▶ [OBJECTIVE 1]: Please reproduce the passage on the coach-client relationship from "Trustworthiness. When the" up to and including "a precious gift.".

▶ [EXCERPT PROVIDED]:
————————

Even though we put effort into learning the CFT skills and pathways, they merely serve as a scaffold for building and deepening the relationship. As Carl Rogers points to – the relationship is the field in which transformation becomes possible.\
The qualities of a helpful coach-client relationship
Unconditional positive regard. Through unconditional positive regard, we provide optimum conditions for growth where clients accept and take responsibility for themselves. By definition any helping relationship anticipates change. In the coaching relationship, that anticipation presents as Hope—an optimism that something positive will develop to bring about constructive change. Thus, unconditional positive regard means that the coach shows overall acceptance of the client by setting aside personal opinions and biases. The main factor in unconditional positive regard is the ability to isolate behaviors from the person who displays them. No matter what the client says or does, we interpret it is an expression of an intention of something positive – and we nurture that intention.
Trustworthiness. When the client trusts the coach, deep explorations can happen. Trust is about honoring agreements, and if agreements need to be broken, we do it with awareness and gentleness. When the client has a felt sense that the coach is with her, the coaching relationship comes into alignment. We create intimacy so that whatever the client shares, we receive it as a precious gift.

————————

▶ [DATA IN THIS EXERCISE]:

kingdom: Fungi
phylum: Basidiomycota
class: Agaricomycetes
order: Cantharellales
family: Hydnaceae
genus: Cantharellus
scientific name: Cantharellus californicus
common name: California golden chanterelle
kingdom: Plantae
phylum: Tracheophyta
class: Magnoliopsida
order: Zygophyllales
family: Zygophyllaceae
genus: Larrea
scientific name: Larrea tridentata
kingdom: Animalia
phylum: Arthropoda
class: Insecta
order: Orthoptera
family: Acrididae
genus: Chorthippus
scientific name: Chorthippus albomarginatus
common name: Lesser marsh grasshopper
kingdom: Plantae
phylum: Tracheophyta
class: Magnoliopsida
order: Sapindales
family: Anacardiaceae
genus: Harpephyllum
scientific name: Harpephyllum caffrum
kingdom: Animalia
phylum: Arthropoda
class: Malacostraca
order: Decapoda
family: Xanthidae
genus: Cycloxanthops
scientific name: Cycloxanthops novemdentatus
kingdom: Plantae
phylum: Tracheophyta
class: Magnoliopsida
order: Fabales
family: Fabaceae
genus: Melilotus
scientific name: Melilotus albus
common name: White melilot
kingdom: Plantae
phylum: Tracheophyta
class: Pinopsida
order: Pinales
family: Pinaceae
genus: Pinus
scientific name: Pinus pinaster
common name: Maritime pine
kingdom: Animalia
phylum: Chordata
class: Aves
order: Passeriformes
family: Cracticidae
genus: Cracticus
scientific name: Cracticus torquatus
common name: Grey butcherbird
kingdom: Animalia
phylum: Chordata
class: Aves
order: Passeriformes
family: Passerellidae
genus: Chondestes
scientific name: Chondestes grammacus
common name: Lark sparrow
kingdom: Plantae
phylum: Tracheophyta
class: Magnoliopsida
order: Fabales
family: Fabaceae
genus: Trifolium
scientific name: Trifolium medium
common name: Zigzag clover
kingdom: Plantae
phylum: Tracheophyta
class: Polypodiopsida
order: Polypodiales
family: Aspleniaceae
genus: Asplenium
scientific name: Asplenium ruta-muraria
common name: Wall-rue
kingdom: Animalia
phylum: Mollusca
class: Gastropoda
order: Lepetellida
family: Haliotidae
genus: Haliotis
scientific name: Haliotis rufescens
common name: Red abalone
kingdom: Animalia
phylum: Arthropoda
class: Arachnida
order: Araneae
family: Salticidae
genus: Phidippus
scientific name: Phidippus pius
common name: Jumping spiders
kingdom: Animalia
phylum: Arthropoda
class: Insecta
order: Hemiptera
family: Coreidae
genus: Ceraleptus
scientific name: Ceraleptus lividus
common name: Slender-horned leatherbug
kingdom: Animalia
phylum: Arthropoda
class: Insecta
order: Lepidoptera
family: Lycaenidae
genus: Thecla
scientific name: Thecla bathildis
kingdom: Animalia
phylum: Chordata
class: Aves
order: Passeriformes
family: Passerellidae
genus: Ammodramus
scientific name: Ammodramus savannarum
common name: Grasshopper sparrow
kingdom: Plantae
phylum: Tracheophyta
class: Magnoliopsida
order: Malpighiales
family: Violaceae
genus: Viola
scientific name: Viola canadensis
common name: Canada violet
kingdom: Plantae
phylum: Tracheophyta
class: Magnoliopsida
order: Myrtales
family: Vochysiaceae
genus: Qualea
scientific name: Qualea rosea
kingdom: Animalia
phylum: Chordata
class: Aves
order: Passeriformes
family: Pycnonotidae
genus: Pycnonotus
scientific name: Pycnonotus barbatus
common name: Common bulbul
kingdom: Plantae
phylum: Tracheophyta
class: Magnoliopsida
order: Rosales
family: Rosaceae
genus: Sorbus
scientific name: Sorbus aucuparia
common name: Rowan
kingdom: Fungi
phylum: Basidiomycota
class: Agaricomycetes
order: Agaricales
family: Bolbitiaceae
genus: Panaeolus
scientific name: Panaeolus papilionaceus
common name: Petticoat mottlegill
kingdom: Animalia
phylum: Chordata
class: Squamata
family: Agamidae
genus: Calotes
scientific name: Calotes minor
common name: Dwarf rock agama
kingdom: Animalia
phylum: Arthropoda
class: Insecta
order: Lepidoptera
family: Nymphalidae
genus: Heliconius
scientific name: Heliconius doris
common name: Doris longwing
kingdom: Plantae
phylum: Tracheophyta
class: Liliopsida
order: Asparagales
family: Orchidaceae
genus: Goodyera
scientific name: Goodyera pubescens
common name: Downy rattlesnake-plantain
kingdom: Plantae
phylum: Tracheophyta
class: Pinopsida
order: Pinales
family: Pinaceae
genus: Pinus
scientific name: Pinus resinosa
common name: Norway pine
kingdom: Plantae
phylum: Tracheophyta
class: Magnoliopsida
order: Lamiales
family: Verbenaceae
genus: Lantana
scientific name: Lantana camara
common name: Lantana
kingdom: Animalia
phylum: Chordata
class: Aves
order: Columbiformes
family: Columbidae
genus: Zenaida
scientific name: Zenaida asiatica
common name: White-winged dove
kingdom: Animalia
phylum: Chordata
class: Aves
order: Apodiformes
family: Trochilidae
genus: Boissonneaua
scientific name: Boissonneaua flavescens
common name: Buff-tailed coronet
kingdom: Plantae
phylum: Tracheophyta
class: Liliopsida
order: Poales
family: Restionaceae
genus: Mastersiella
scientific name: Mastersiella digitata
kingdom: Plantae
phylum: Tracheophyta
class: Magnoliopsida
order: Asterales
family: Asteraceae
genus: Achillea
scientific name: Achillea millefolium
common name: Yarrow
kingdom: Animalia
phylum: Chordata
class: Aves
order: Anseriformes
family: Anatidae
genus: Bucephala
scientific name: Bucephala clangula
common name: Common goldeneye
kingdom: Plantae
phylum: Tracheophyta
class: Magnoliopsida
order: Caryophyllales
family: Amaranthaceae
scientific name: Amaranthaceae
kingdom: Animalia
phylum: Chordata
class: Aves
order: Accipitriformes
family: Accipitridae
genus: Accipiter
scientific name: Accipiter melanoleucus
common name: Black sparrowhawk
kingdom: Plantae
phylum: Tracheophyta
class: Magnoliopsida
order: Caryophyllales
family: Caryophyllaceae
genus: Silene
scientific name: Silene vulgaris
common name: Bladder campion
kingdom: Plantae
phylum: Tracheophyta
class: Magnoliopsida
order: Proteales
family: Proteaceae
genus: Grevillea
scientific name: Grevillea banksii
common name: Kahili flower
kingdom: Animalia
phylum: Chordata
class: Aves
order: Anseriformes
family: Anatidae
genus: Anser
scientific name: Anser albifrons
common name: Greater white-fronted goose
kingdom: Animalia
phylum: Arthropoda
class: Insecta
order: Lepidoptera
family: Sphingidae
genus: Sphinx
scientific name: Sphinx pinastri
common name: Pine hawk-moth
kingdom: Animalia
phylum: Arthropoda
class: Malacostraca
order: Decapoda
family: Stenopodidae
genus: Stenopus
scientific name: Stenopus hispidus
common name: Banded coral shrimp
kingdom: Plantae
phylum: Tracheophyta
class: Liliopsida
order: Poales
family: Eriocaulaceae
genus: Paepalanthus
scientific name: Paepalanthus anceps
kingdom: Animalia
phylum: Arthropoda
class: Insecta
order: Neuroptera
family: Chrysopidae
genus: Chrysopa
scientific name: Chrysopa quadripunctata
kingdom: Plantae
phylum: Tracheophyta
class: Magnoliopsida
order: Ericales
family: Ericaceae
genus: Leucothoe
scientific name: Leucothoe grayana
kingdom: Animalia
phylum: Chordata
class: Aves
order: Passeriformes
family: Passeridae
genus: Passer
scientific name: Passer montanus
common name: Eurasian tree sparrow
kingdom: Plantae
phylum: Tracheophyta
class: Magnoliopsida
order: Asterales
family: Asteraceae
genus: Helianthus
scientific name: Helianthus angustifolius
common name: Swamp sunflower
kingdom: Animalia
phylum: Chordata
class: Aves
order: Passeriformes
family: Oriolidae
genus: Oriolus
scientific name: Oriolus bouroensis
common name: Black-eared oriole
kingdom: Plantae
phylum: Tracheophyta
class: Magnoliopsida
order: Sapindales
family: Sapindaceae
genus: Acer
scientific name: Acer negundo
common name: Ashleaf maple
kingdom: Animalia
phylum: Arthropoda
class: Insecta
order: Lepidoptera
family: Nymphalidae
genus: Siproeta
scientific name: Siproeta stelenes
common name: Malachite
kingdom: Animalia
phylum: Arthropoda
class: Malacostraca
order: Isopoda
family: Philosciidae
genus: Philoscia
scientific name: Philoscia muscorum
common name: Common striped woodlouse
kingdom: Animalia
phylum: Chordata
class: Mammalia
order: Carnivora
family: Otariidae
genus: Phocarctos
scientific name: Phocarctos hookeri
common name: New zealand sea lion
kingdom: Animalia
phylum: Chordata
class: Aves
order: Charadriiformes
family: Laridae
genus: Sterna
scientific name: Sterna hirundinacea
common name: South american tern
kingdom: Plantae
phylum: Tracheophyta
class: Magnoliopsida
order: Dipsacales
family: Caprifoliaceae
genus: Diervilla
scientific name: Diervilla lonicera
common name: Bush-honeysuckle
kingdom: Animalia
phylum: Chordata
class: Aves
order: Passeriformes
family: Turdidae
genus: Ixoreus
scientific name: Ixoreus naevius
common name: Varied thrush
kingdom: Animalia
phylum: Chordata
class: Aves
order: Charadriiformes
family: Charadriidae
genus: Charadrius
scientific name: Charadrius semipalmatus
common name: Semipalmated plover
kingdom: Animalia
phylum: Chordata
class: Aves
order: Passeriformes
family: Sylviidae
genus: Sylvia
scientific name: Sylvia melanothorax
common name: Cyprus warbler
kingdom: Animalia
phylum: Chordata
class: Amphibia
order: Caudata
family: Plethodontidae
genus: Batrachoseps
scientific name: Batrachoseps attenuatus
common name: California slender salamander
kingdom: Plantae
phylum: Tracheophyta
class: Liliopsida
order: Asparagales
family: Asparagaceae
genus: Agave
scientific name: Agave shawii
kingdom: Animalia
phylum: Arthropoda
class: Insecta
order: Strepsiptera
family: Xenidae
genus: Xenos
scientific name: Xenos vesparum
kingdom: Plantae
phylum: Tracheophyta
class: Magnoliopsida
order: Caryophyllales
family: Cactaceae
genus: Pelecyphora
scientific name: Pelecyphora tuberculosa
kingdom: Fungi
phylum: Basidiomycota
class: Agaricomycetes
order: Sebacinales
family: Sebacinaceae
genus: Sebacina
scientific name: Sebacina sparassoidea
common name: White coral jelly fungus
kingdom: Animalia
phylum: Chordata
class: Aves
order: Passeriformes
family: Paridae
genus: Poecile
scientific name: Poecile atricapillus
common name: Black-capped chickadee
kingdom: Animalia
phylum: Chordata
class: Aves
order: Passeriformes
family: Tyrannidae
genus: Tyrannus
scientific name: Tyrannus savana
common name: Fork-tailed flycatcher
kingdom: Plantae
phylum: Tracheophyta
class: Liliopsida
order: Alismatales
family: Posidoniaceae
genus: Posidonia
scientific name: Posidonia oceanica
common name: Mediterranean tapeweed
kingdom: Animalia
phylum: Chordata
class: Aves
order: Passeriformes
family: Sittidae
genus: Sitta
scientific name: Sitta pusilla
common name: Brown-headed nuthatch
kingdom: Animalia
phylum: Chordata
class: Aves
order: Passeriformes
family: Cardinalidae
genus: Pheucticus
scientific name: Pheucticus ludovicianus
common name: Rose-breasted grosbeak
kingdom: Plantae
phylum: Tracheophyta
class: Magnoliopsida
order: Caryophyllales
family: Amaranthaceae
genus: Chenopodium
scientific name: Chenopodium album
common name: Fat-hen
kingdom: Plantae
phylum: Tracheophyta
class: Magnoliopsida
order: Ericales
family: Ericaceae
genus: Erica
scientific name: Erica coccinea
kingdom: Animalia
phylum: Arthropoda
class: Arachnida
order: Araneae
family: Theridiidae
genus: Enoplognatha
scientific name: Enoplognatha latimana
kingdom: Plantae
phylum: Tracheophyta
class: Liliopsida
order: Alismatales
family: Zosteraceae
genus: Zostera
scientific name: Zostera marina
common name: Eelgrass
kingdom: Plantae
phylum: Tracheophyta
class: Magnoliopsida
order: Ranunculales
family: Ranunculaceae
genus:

————————

▶ [OBJECTIVE 2]: Take the records from their first line up to and including the line with "scientific name: Melilotus albus", swap "phylum" for "division", and leave everything else unchanged. Give only those lines.

▶ [WORKED SOLUTION 1]:
Trustworthiness. When the client trusts the coach, deep explorations can happen. Trust is about honoring agreements, and if agreements need to be broken, we do it with awareness and gentleness. When the client has a felt sense that the coach is with her, the coaching relationship comes into alignment. We create intimacy so that whatever the client shares, we receive it as a precious gift.

▶ [WORKED SOLUTION 2]:
kingdom: Fungi
division: Basidiomycota
class: Agaricomycetes
order: Cantharellales
family: Hydnaceae
genus: Cantharellus
scientific name: Cantharellus californicus
common name: California golden chanterelle
kingdom: Plantae
division: Tracheophyta
class: Magnoliopsida
order: Zygophyllales
family: Zygophyllaceae
genus: Larrea
scientific name: Larrea tridentata
kingdom: Animalia
division: Arthropoda
class: Insecta
order: Orthoptera
family: Acrididae
genus: Chorthippus
scientific name: Chorthippus albomarginatus
common name: Lesser marsh grasshopper
kingdom: Plantae
division: Tracheophyta
class: Magnoliopsida
order: Sapindales
family: Anacardiaceae
genus: Harpephyllum
scientific name: Harpephyllum caffrum
kingdom: Animalia
division: Arthropoda
class: Malacostraca
order: Decapoda
family: Xanthidae
genus: Cycloxanthops
scientific name: Cycloxanthops novemdentatus
kingdom: Plantae
division: Tracheophyta
class: Magnoliopsida
order: Fabales
family: Fabaceae
genus: Melilotus
scientific name: Melilotus albus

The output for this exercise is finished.